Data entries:
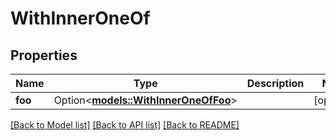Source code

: # WithInnerOneOf

## Properties

Name | Type | Description | Notes
------------ | ------------- | ------------- | -------------
**foo** | Option<[**models::WithInnerOneOfFoo**](WithInnerOneOf_foo.md)> |  | [optional]

[[Back to Model list]](../README.md#documentation-for-models) [[Back to API list]](../README.md#documentation-for-api-endpoints) [[Back to README]](../README.md)


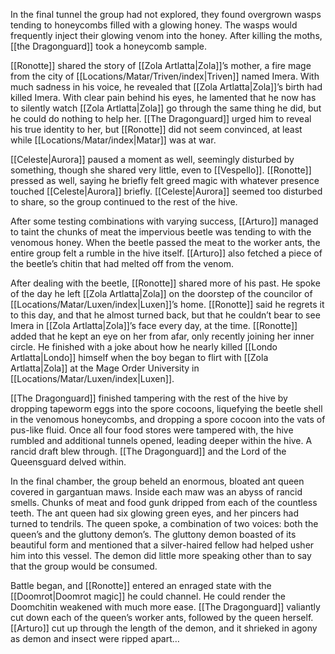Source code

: In the final tunnel the group had not explored, they found overgrown wasps tending to honeycombs filled with a glowing honey. The wasps would frequently inject their glowing venom into the honey. After killing the moths, [[the Dragonguard]] took a honeycomb sample. 

[[Ronotte]] shared the story of [[Zola Artlatta|Zola]]’s mother, a fire mage from the city of [[Locations/Matar/Triven/index|Triven]] named Imera. With much sadness in his voice, he revealed that [[Zola Artlatta|Zola]]’s birth had killed Imera. With clear pain behind his eyes, he lamented that he now has to silently watch [[Zola Artlatta|Zola]] go through the same thing he did, but he could do nothing to help her. [[The Dragonguard]] urged him to reveal his true identity to her, but [[Ronotte]] did not seem convinced, at least while [[Locations/Matar/index|Matar]] was at war.

[[Celeste|Aurora]] paused a moment as well, seemingly disturbed by something, though she shared very little, even to [[Vespello]]. [[Ronotte]] pressed as well, saying he briefly felt greed magic with whatever presence touched [[Celeste|Aurora]] briefly. [[Celeste|Aurora]] seemed too disturbed to share, so the group continued to the rest of the hive. 

After some testing combinations with varying success, [[Arturo]] managed to taint the chunks of meat the impervious beetle was tending to with the venomous honey. When the beetle passed the meat to the worker ants, the entire group felt a rumble in the hive itself. [[Arturo]] also fetched a piece of the beetle’s chitin that had melted off from the venom.

After dealing with the beetle, [[Ronotte]] shared more of his past. He spoke of the day he left [[Zola Artlatta|Zola]] on the doorstep of the councilor of [[Locations/Matar/Luxen/index|Luxen]]’s home. [[Ronotte]] said he regrets it to this day, and that he almost turned back, but that he couldn’t bear to see Imera in [[Zola Artlatta|Zola]]’s face every day, at the time. [[Ronotte]] added that he kept an eye on her from afar, only recently joining her inner circle. He finished with a joke about how he nearly killed [[Londo Artlatta|Londo]] himself when the boy began to flirt with [[Zola Artlatta|Zola]] at the Mage Order University in [[Locations/Matar/Luxen/index|Luxen]].

[[The Dragonguard]] finished tampering with the rest of the hive by dropping tapeworm eggs into the spore cocoons, liquefying the beetle shell in the venomous honeycombs, and dropping a spore cocoon into the vats of pus-like fluid. Once all four food stores were tampered with, the hive rumbled and additional tunnels opened, leading deeper within the hive. A rancid draft blew through. [[The Dragonguard]] and the Lord of the Queensguard delved within.

In the final chamber, the group beheld an enormous, bloated ant queen covered in gargantuan maws. Inside each maw was an abyss of rancid smells. Chunks of meat and food gunk dripped from each of the countless teeth. The ant queen had six glowing green eyes, and her pincers had turned to tendrils. The queen spoke, a combination of two voices: both the queen’s and the gluttony demon’s. The gluttony demon boasted of its beautiful form and mentioned that a silver-haired fellow had helped usher him into this vessel. The demon did little more speaking other than to say that the group would be consumed. 

Battle began, and [[Ronotte]] entered an enraged state with the [[Doomrot|Doomrot magic]] he could channel. He could render the Doomchitin weakened with much more ease. [[The Dragonguard]] valiantly cut down each of the queen’s worker ants, followed by the queen herself. [[Arturo]] cut up through the length of the demon, and it shrieked in agony as demon and insect were ripped apart… 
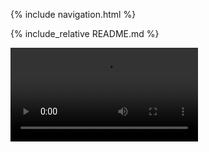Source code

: {% include navigation.html %}

{% include_relative README.md %}

<div id="video_wrapper">
  <video autoplay loop>
    <source src="https://media3.giphy.com/media/BHNfhgU63qrks/giphy.gif" type="video/mp4">
  </video>
</div>
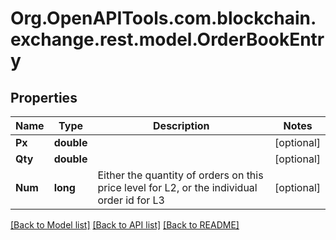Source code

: 
# Org.OpenAPITools.com.blockchain.exchange.rest.model.OrderBookEntry

## Properties

Name | Type | Description | Notes
------------ | ------------- | ------------- | -------------
**Px** | **double** |  | [optional] 
**Qty** | **double** |  | [optional] 
**Num** | **long** | Either the quantity of orders on this price level for L2, or the individual order id for L3 | [optional] 

[[Back to Model list]](../README.md#documentation-for-models)
[[Back to API list]](../README.md#documentation-for-api-endpoints)
[[Back to README]](../README.md)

Directions for this task – Above are the records. Identify each line that contains the word "glowing".

Solution to this task –
: In the final tunnel the group had not explored, they found overgrown wasps tending to honeycombs filled with a glowing honey. The wasps would frequently inject their glowing venom into the honey. After killing the moths, [[the Dragonguard]] took a honeycomb sample. 
In the final chamber, the group beheld an enormous, bloated ant queen covered in gargantuan maws. Inside each maw was an abyss of rancid smells. Chunks of meat and food gunk dripped from each of the countless teeth. The ant queen had six glowing green eyes, and her pincers had turned to tendrils. The queen spoke, a combination of two voices: both the queen’s and the gluttony demon’s. The gluttony demon boasted of its beautiful form and mentioned that a silver-haired fellow had helped usher him into this vessel. The demon did little more speaking other than to say that the group would be consumed. 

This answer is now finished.